▸ **DESCRIPTION OF THE TASK**
Go through all the lines below and write them out again with "Cache Cache" changed to "Cache & Cache" and nothing else altered. Leave the pictures out.

▸ **AVAILABLE DATA**
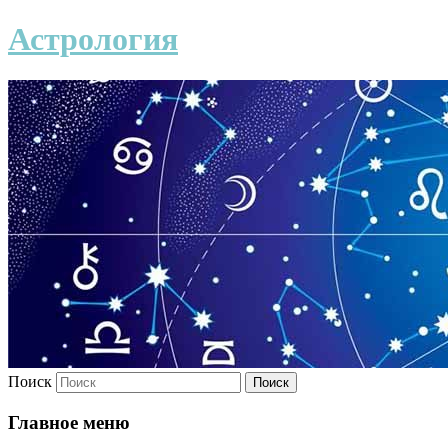
Астрология
Поиск
Главное меню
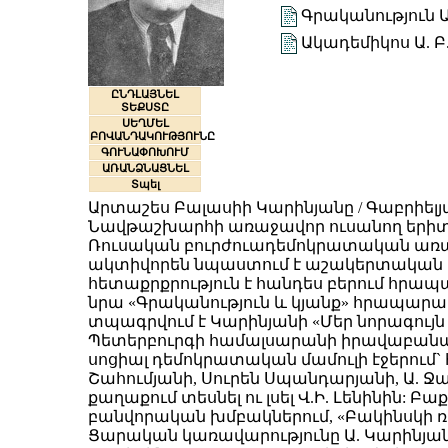
Գրականություն Ա
Ակադեմիկոս Ա. 
ԸՆԴԼԱՅՆԵԼ
ՏԵՔՍՏԸ
ՍԵՂՄԵԼ
ԲՈՎԱՆԴԱԿՈՒԹՅՈՒՆԸ
ԳՈՒՆԱՓՈԽՈՒՄ
ԱՌԱՆՁՆԱՑՆԵԼ
Տպել
Արտաշես Բալասիի Կարինյանը / Գաբրիելյան /
Նավթաշխարհի առաջավոր ուսանող երիտաս
Ռուսական բուրժուադեմոկրատական առաջ
ակտիվորեն նպաստում է աշակերտական 
հետաքրքրություն է հանդես բերում հրապ
նրա «Գրականություն և կյանք» հրապարակ
տպագրվում է Կարինյանի «Մեր նորագույն
Պետերբուրգի համալսարանի իրավաբանական
սոցիալ դեմոկրատական մամուլի էջերում` 
Շահումյանի, Սուրեն Սպանդարյանի, Ա. Ջա
քաղաքում տեսնել ու լսել Վ.Ի. Լենինին
բանվորական խմբակներում, «Բակինսկի ռ
Ցարական կառավարությունը Ա. Կարինյանի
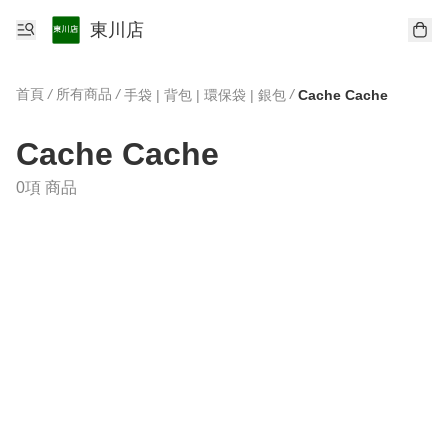
東川店
首頁
/
所有商品
/
/
手袋 | 背包 | 環保袋 | 銀包
Cache Cache
Cache Cache
0項 商品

▸ **EXPECTED ANSWER**
Астрология
Поиск
Главное меню
Գրականություն Ա
Ակադեմիկոս Ա. 
ԸՆԴԼԱՅՆԵԼ
ՏԵՔՍՏԸ
ՍԵՂՄԵԼ
ԲՈՎԱՆԴԱԿՈՒԹՅՈՒՆԸ
ԳՈՒՆԱՓՈԽՈՒՄ
ԱՌԱՆՁՆԱՑՆԵԼ
Տպել
Արտաշես Բալասիի Կարինյանը / Գաբրիելյան /
Նավթաշխարհի առաջավոր ուսանող երիտաս
Ռուսական բուրժուադեմոկրատական առաջ
ակտիվորեն նպաստում է աշակերտական 
հետաքրքրություն է հանդես բերում հրապ
նրա «Գրականություն և կյանք» հրապարակ
տպագրվում է Կարինյանի «Մեր նորագույն
Պետերբուրգի համալսարանի իրավաբանական
սոցիալ դեմոկրատական մամուլի էջերում` 
Շահումյանի, Սուրեն Սպանդարյանի, Ա. Ջա
քաղաքում տեսնել ու լսել Վ.Ի. Լենինին
բանվորական խմբակներում, «Բակինսկի ռ
Ցարական կառավարությունը Ա. Կարինյանի
東川店
首頁
/
所有商品
/
/
手袋 | 背包 | 環保袋 | 銀包
Cache & Cache
Cache & Cache
0項 商品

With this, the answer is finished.